Kita berhasil memperlihatkan kepada bangsa Indonesia bahwa DPR memang pandai mengadu domba antara rakyat dan aparat, sementara mereka duduk ngopi sambil ketawa-ketiwi.
Kita juga sukses menunjukkan bahwa Bapak dan Ibu yang ada di Senayan sana lupa siapa tuan dan siapa kacung. Mereka lupa bahwa dulu mereka mengemis suara kita, mengemis agar dipilih dan dicoblos. Lupa bahwa tempat duduk, tempat kencing dan tai mereka, semua kita yang biayai. Mereka lupa bahwa makan mereka beserta anak bini adalah kita yang subsidi.
Mereka telah lupa semua itu, dan kita telah perlihatkan kepada bangsa Indonesia dengan luka di badan kita, darah yang mengalir dari tubuh kita, serta memar dan lebam di daging-daging kita.
DPR mungkin mengira bahwa keresahan bisa diredam dengan alat-alat aparat. Percayalah wahai Bapak dan Ibu sekalian, bahwa kami tak akan berhenti sampai tuntutan kami didengar dan dikabulkan. Kemanusiaan tidak akan redup hanya dengan gas air mata, water canon, bahkan pelor senjata.
Kami akan terus ada dan bertambah. Kami juga tak akan lelah untuk menunjukkan kepada kalian bahwa rakyatlah sebenar-benarnya penguasa di negara ini. Dari tangan dan kaki merekalah kalian makan dan minum. Dari keringat merekalah anak bini kalian tumbuh dan berkembang biak.

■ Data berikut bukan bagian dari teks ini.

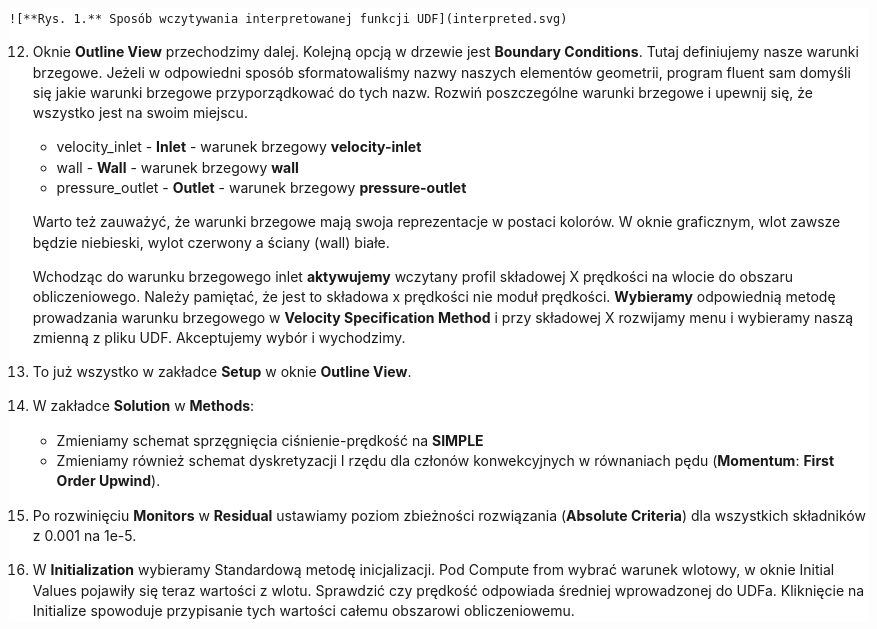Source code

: 	![**Rys. 1.** Sposób wczytywania interpretowanej funkcji UDF](interpreted.svg)

12.	Oknie **Outline View** przechodzimy dalej. Kolejną opcją w drzewie jest **Boundary Conditions**. 
Tutaj definiujemy nasze warunki brzegowe. 
Jeżeli w odpowiedni sposób sformatowaliśmy nazwy naszych elementów geometrii, program fluent sam domyśli się jakie warunki brzegowe przyporządkować do tych nazw. 
Rozwiń poszczególne warunki brzegowe i upewnij się, że wszystko jest na swoim miejscu.

	- velocity_inlet - **Inlet** - warunek brzegowy **velocity-inlet**
	- wall - **Wall** - warunek brzegowy **wall**
	- pressure_outlet - **Outlet** - warunek brzegowy **pressure-outlet**

	Warto też zauważyć, że warunki brzegowe mają swoja reprezentacje w postaci kolorów. W oknie graficznym, wlot zawsze będzie niebieski, wylot czerwony a ściany (wall) białe.

	Wchodząc do warunku brzegowego inlet **aktywujemy** wczytany profil składowej X prędkości na wlocie do obszaru obliczeniowego.
	Należy pamiętać, że jest to składowa x prędkości nie moduł prędkości.
	**Wybieramy** odpowiednią metodę prowadzania warunku brzegowego w **Velocity Specification Method** i przy składowej X rozwijamy menu i wybieramy naszą zmienną z pliku UDF.
	Akceptujemy wybór i wychodzimy.

13.	To już wszystko w zakładce **Setup** w oknie **Outline View**.

14. W zakładce **Solution** w  **Methods**:
	- Zmieniamy schemat sprzęgnięcia ciśnienie-prędkość na **SIMPLE**
	- Zmieniamy również schemat dyskretyzacji I rzędu dla członów konwekcyjnych w równaniach pędu (**Momentum**: **First Order Upwind**).

15.	Po rozwinięciu **Monitors** w **Residual** ustawiamy poziom zbieżności rozwiązania (**Absolute Criteria**) dla wszystkich składników z 0.001 na 1e-5.

16.	W **Initialization** wybieramy Standardową metodę inicjalizacji.
	Pod Compute from wybrać warunek wlotowy, w oknie Initial Values pojawiły się teraz wartości z wlotu. 
	Sprawdzić czy prędkość odpowiada średniej wprowadzonej do UDFa. 
	Kliknięcie na Initialize spowoduje przypisanie tych wartości całemu obszarowi obliczeniowemu.
	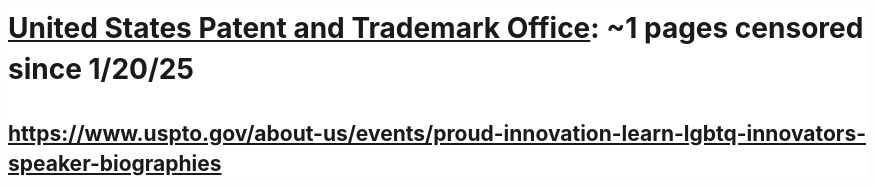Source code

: 



# [United States Patent and Trademark Office](uspto.gov): ~1 pages censored since 1/20/25

## https://www.uspto.gov/about-us/events/proud-innovation-learn-lgbtq-innovators-speaker-biographies

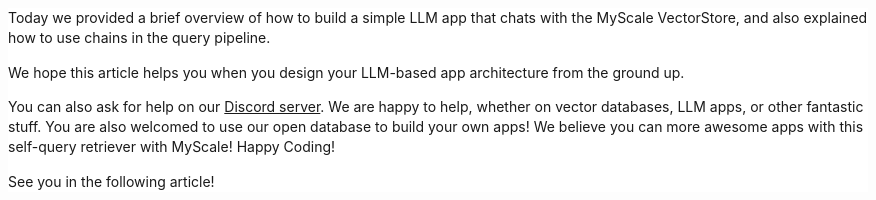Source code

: Today we provided a brief overview of how to build a simple LLM app that chats with the MyScale VectorStore, and also explained how to use chains in the query pipeline.

We hope this article helps you when you design your LLM-based app architecture from the ground up.

You can also ask for help on our [Discord server](https://discord.gg/D2qpkqc4Jq). We are happy to help, whether on vector databases, LLM apps, or other fantastic stuff. You are also welcomed to use our open database to build your own apps! We believe you can more awesome apps with this self-query retriever with MyScale! Happy Coding!

See you in the following article!
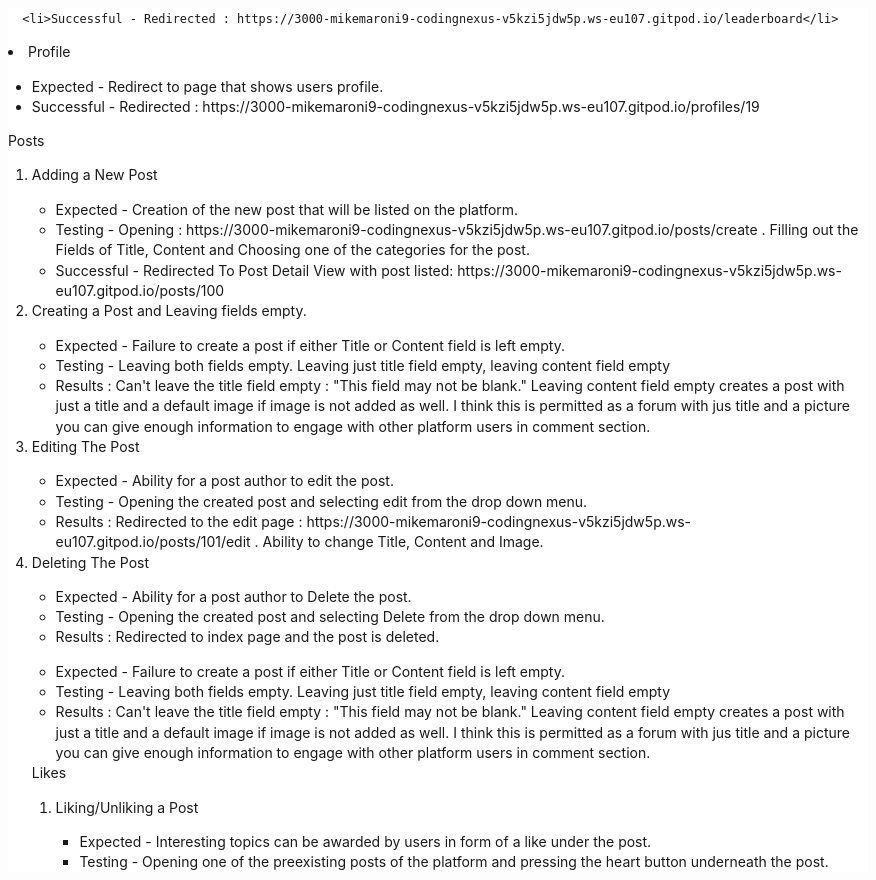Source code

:       <li>Successful - Redirected : https://3000-mikemaroni9-codingnexus-v5kzi5jdw5p.ws-eu107.gitpod.io/leaderboard</li>
   </ul>
   <li>Profile</li>
   <ul>
      <li>Expected - Redirect to page that shows users profile.</li>
      <li>Successful - Redirected : https://3000-mikemaroni9-codingnexus-v5kzi5jdw5p.ws-eu107.gitpod.io/profiles/19</li>
   </ul>
</ol>

Posts
<br>
<ol>
   <li>Adding a New Post</li>
   <ul>
      <li> Expected - Creation of the new post that will be listed on the platform. </li>
      <li>Testing - Opening : https://3000-mikemaroni9-codingnexus-v5kzi5jdw5p.ws-eu107.gitpod.io/posts/create . Filling out the Fields of Title, Content and Choosing one of the categories for the post.</li>
      <li> Successful - Redirected To Post Detail View with post listed: https://3000-mikemaroni9-codingnexus-v5kzi5jdw5p.ws-eu107.gitpod.io/posts/100</li>
   </ul>
   <li>Creating a Post and Leaving fields empty.</li>
   <ul>
      <li>Expected - Failure to create a post if either Title or Content field is left empty.</li>
      <li>Testing - Leaving both fields empty. Leaving just title field empty, leaving content field empty</li>
      <li>Results : Can't leave the title field empty : "This field may not be blank." Leaving content field empty creates a post with just a title and a default image if image is not added as well. I think this is permitted as a forum with jus title and a picture you can give enough information to engage with other platform users in comment section.</li>
   </ul>
   <li>Editing The Post</li>
   <ul>
      <li>Expected - Ability for a post author to edit the post.</li>
      <li>Testing - Opening the created post and selecting edit from the drop down menu.</li>
      <li>Results : Redirected to the edit page : https://3000-mikemaroni9-codingnexus-v5kzi5jdw5p.ws-eu107.gitpod.io/posts/101/edit . Ability to change Title, Content and Image. </li>
   </ul>
   <li>Deleting The Post</li>
   <ul>
      <li>Expected - Ability for a post author to Delete the post.</li>
      <li>Testing - Opening the created post and selecting Delete from the drop down menu.</li>
      <li>Results : Redirected to index page and the post is deleted. </li>
   </ul>
      <ul>
      <li>Expected - Failure to create a post if either Title or Content field is left empty.</li>
      <li>Testing - Leaving both fields empty. Leaving just title field empty, leaving content field empty</li>
      <li>Results : Can't leave the title field empty : "This field may not be blank." Leaving content field empty creates a post with just a title and a default image if image is not added as well. I think this is permitted as a forum with jus title and a picture you can give enough information to engage with other platform users in comment section.</li>
   </ul>
Likes
<br>
<ol>
   <li>Liking/Unliking a Post</li>
   <ul>
      <li> Expected - Interesting topics can be awarded by users in form of a like under the post.</li>
      <li>Testing - Opening one of the preexisting posts of the platform and pressing the heart button underneath the post.</li>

Ingat-ingat pesan kami: seberapa kerasnya kau berusaha memadamkan api perlawanan kami, maka sekeras itulah kami akan tetap melawan pada setiap penindasan dan ketidakwarasan. Karena kita adalah generasi yang tak mengenal putus asa. Persis seperti tulisan Cak Nun Hidup yang dikutip di awal tulisan ini.